Chit and jnanam both refer to “consciousness” or “awareness.”
The literal meaning of jnanam is “knowledge,” but in reference to the nature of Brahman it indicates the knowledge-principle or intelligence-as-such that manifests as the “intelligent design” of the universe and lends sentiency to the mind.
There is a slight difference in the meaning of the terms ananda and anantam, but again both indicate essentially the same principle.
Ananda is often mistranslated and as “bliss” and consequently misunderstood to indicate that the nature of the self is experiential bliss or the mundane happiness we associate with getting what we want or simply being in a good mood.
The literal meaning of the word ananda is “bliss” and it does indicate experiential bliss in other contexts.
With regard to the self, however, ananda cannot refer to experiential bliss because the experience of bliss is known to the mind and, thus, is an object in awareness. Hence, bliss cannot be the non-objectifiable witnessing awareness in the scope of which it appears.
Awareness is non-objectifiable because it is without defining or distinguishing boundaries itself. Since anything with such, is by definition an object, appearing with its scope of being.
And though Awareness is often referred to as the Witness, it is more appropriately understood as the “illumining” factor that lends the mind sentiency and enables it to perform the functions we think of as knowing… rather than the knowing subject of known objects. In other words, Awareness is not a personal entity equipped with a mind of its own, because the seen-object can never be the seer-subject (Awareness).
In Vedanta, ananda is a technical term that indicates “fullness.” It is an appropriate indicator of the nature of awareness because atma is that portion of all-pervasive awareness that “fills” the body-mind-sense complex.
Anta means “end” and placing the prefix a or an in from of a word in Sanskrit negates the meaning of the word. Thus, anantam literally means “without end.”

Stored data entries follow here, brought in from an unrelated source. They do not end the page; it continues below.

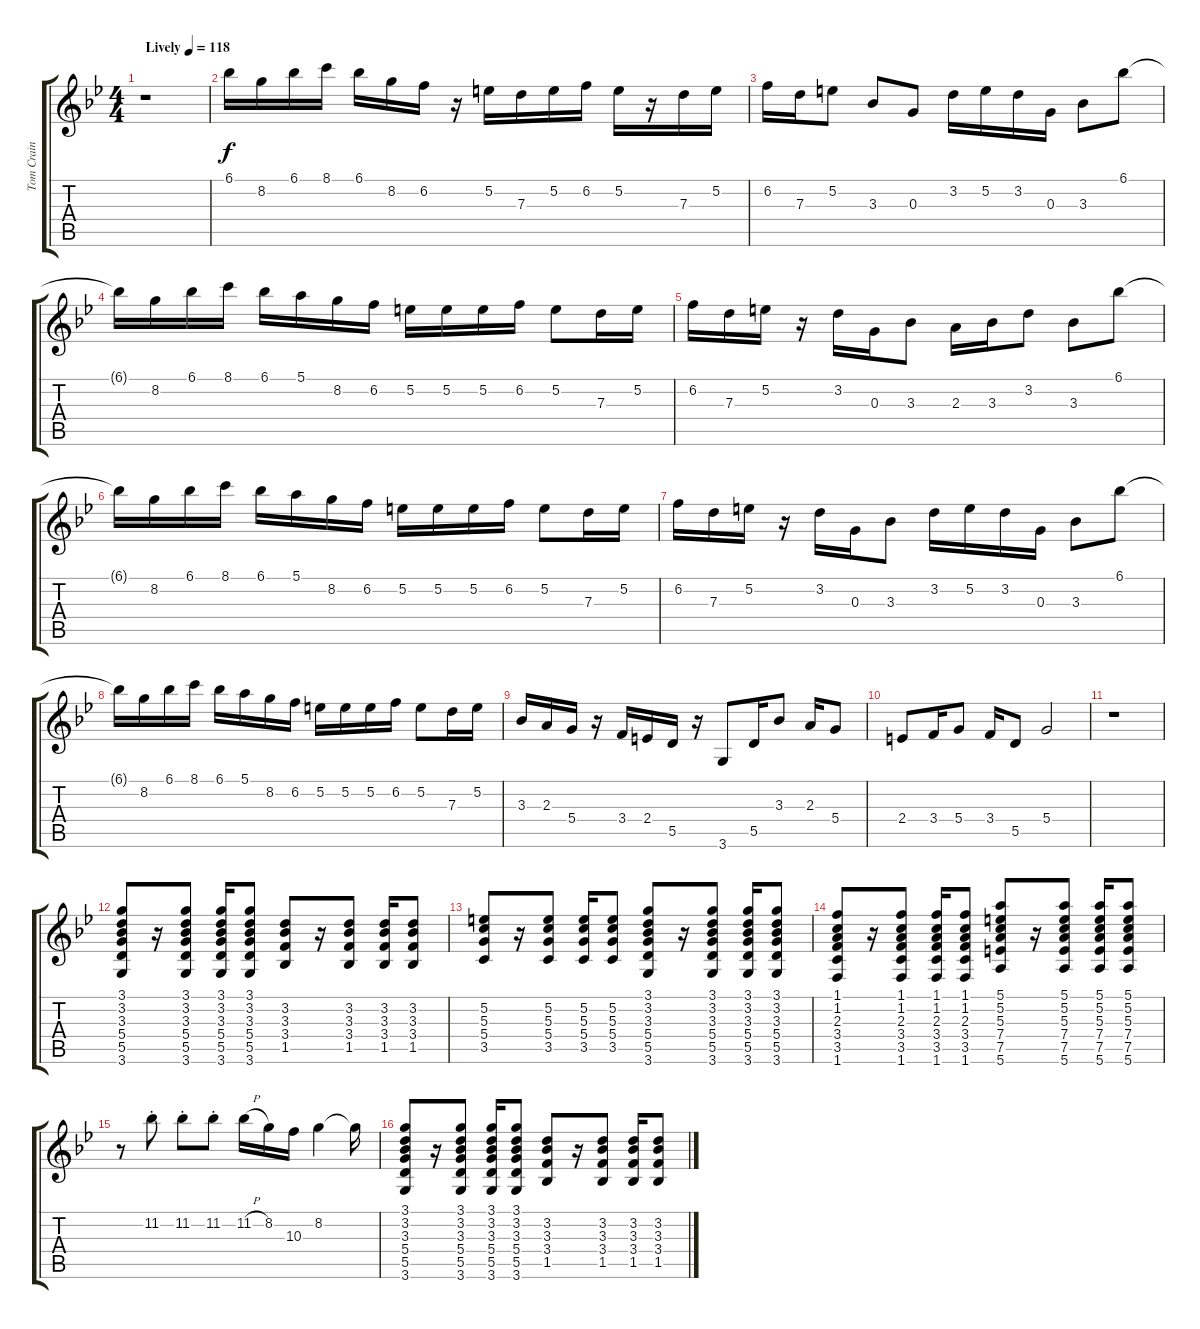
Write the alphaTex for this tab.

\track ("Tom Crain Guitar" "Tom Crain ") {instrument overdrivenguitar}
\staff {score tabs}
\tuning (E4 B3 G3 D3 A2 E2) {hide}
\ts (4 4)
\tempo (118 "Lively")
\clef g2
\ks gminor
r.1{dy f instrument overdrivenguitar} |
6.1.16 8.2.16 6.1.16 8.1.16 6.1.16 8.2.16 6.2.16 r.16 5.2.16 7.3.16 5.2.16 6.2.16 5.2.16 r.16 7.3.16 5.2.16 |
6.2.16 7.3.16 5.2.8 3.3.8 0.3.8 3.2.16 5.2.16 3.2.16 0.3.16 3.3.8 6.1.8 |
6.1{t}.16 8.2.16 6.1.16 8.1.16 6.1.16 5.1.16 8.2.16 6.2.16 5.2.16 5.2.16 5.2.16 6.2.16 5.2.8 7.3.16 5.2.16 |
6.2.16 7.3.16 5.2.16 r.16 3.2.16 0.3.16 3.3.8 2.3.16 3.3.16 3.2.8 3.3.8 6.1.8 |
6.1{t}.16 8.2.16 6.1.16 8.1.16 6.1.16 5.1.16 8.2.16 6.2.16 5.2.16 5.2.16 5.2.16 6.2.16 5.2.8 7.3.16 5.2.16 |
6.2.16 7.3.16 5.2.16 r.16 3.2.16 0.3.16 3.3.8 3.2.16 5.2.16 3.2.16 0.3.16 3.3.8 6.1.8 |
6.1{t}.16 8.2.16 6.1.16 8.1.16 6.1.16 5.1.16 8.2.16 6.2.16 5.2.16 5.2.16 5.2.16 6.2.16 5.2.8 7.3.16 5.2.16 |
3.3.16 2.3.16 5.4.16 r.16 3.4.16 2.4.16 5.5.16 r.16 3.6.8 5.5.16 3.3.8 2.3.16 5.4.8 |
2.4.8 3.4.16 5.4.8 3.4.16 5.5.8 5.4.2 |
r.1 |
(3.1 3.2 3.3 5.4 5.5 3.6).8{instrument electricguitarclean} r.16 (3.1 3.2 3.3 5.4 5.5 3.6).8 (3.1 3.2 3.3 5.4 5.5 3.6).16 (3.1 3.2 3.3 5.4 5.5 3.6).8 (3.2 3.3 3.4 1.5).8 r.16 (3.2 3.3 3.4 1.5).8 (3.2 3.3 3.4 1.5).16 (3.2 3.3 3.4 1.5).8 |
(5.2 5.3 5.4 3.5).8 r.16 (5.2 5.3 5.4 3.5).8 (5.2 5.3 5.4 3.5).16 (5.2 5.3 5.4 3.5).8 (3.1 3.2 3.3 5.4 5.5 3.6).8 r.16 (3.1 3.2 3.3 5.4 5.5 3.6).8 (3.1 3.2 3.3 5.4 5.5 3.6).16 (3.1 3.2 3.3 5.4 5.5 3.6).8 |
(1.1 1.2 2.3 3.4 3.5 1.6).8 r.16 (1.1 1.2 2.3 3.4 3.5 1.6).8 (1.1 1.2 2.3 3.4 3.5 1.6).16 (1.1 1.2 2.3 3.4 3.5 1.6).8 (5.1 5.2 5.3 7.4 7.5 5.6).8 r.16 (5.1 5.2 5.3 7.4 7.5 5.6).8 (5.1 5.2 5.3 7.4 7.5 5.6).16 (5.1 5.2 5.3 7.4 7.5 5.6).8 |
r.8 11.2{st}.8{volume 13 instrument overdrivenguitar} 11.2{st}.8 11.2{st}.8 11.2{h}.16 8.2.16 10.3.16 8.2.4 8.2{t}.16 |
(3.1 3.2 3.3 5.4 5.5 3.6).8{volume 11 instrument electricguitarclean} r.16 (3.1 3.2 3.3 5.4 5.5 3.6).8 (3.1 3.2 3.3 5.4 5.5 3.6).16 (3.1 3.2 3.3 5.4 5.5 3.6).8 (3.2 3.3 3.4 1.5).8 r.16 (3.2 3.3 3.4 1.5).8 (3.2 3.3 3.4 1.5).16 (3.2 3.3 3.4 1.5).8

In terms of Brahman, it indicates the limitless nature of awareness. Awareness is limitless because everything—including even abstract thoughts and emotions, which have their own unique character that makes them distinguishable from other thoughts and emotions— limited by the parameters of time and space, which are themselves only known objective phenomena, is an object appearing within the scope of awareness, and therefore awareness itself must be limitless.
Thus, Brahman and atman are essentially the same limitless conscious existence, and in fact is often referred to as Brahman-atma.
Your equation of Brahman conditioned by its own inherent power of Maya with Isvara and atma conditioned by the same with jiva is basically correct.
It is important to note, however, that the mind-body-sense complex of the jiva is a form projected by Maya/Isvara, whereas avidya, the self-ignorance which afflicts the jiva, is a psychological condition that is the microcosmic consequence of Maya’s conditioning influence on Brahman.
While avidya can be eradicated through atmajnanam, self-knowledge, Maya is an inherent aspect of Brahman and, thus, can never be fully eradicated.
This is why the body-mind-sense complex doesn’t suddenly dissolve upon the jiva’s realization of its true nature and, moreover, why jivas will endlessly arise and subside within the scope of Brahman’s being.